__WHAT THIS EXERCISE ASKS__
1: Print the passage of the Lesotho story starting with "My South African" and going on through "to the music.".
2: Does each statement below agree with the Lesotho story? Answer yes or no for each, quoting the words from the Lesotho story that decide it. (a) Kobus taught at a Christian school. (b) Only white people attended Dihlabeng New Frontiers Church. (c) At church, Kobus stayed near the back.
3: How would you render this sentence from the Lesotho story in Spanish: "They ought to start by learning from the Africans."

__TEXT SEGMENT__
"South & East Africa 2011" story # 3

TENT-DWELLER'S INDEPENDENCE
Roma, Lesotho           March 5, 2011

My South African friend Kobus taught at a Christian school, incidentally, and considered himself a missionary. He said:
     "A lot of people from other cultures think they need to come in and immediately start changing everything about the Africans. But, that's not true. They ought to start by learning from the Africans."
     On Sundays, the whites and blacks who attended Dihlabeng New Frontiers Church with Kobus danced and sang to high-spirited music. A young woman wore a pretty, red-and-gray dress that contrasted nicely with her thin, dark calves, and an older black woman wore a purple-and-pink skirt. Near the front, large Kobus twirled and bopped around and clapped his hands to the music.
     I agreed with Kobus's comment. If one wants to help a culture, he should first understand it, and to do that he must live in it and learn the language.

(Dataset excerpts)

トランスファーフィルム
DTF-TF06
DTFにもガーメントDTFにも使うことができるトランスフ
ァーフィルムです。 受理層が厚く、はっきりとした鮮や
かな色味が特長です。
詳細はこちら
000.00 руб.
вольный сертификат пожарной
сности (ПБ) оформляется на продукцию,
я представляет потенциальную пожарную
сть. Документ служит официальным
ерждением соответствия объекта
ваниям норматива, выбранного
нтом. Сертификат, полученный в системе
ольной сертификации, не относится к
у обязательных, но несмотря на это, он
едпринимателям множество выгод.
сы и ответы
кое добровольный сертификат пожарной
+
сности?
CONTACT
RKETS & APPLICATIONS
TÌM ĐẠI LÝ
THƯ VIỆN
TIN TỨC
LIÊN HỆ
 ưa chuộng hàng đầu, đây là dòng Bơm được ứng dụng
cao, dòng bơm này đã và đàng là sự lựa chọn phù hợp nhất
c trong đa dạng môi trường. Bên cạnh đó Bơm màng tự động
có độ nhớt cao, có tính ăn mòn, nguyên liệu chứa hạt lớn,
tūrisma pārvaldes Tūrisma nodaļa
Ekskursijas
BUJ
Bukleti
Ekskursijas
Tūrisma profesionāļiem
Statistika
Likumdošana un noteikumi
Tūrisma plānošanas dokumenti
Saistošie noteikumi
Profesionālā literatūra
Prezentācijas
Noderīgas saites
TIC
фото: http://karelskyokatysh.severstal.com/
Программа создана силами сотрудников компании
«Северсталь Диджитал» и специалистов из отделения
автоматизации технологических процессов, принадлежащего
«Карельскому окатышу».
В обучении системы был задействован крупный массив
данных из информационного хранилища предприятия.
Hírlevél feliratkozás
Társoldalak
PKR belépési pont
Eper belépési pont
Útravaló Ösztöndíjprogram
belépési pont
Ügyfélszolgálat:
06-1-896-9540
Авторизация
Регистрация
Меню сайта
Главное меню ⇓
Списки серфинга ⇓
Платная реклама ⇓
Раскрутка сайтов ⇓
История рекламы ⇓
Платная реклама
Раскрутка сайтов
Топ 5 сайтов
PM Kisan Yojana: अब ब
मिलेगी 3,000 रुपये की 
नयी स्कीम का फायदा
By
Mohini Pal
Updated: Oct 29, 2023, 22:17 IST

__RESULTS__
1:
My South African friend Kobus taught at a Christian school, incidentally, and considered himself a missionary. He said:
     "A lot of people from other cultures think they need to come in and immediately start changing everything about the Africans. But, that's not true. They ought to start by learning from the Africans."
     On Sundays, the whites and blacks who attended Dihlabeng New Frontiers Church with Kobus danced and sang to high-spirited music. A young woman wore a pretty, red-and-gray dress that contrasted nicely with her thin, dark calves, and an older black woman wore a purple-and-pink skirt. Near the front, large Kobus twirled and bopped around and clapped his hands to the music.

2:
(a) Yes: "My South African friend Kobus taught at a Christian school"
(b) No: "the whites and blacks who attended Dihlabeng New Frontiers Church with Kobus"
(c) No: "Near the front, large Kobus twirled and bopped around"

3: Deberían empezar por aprender de los africanos.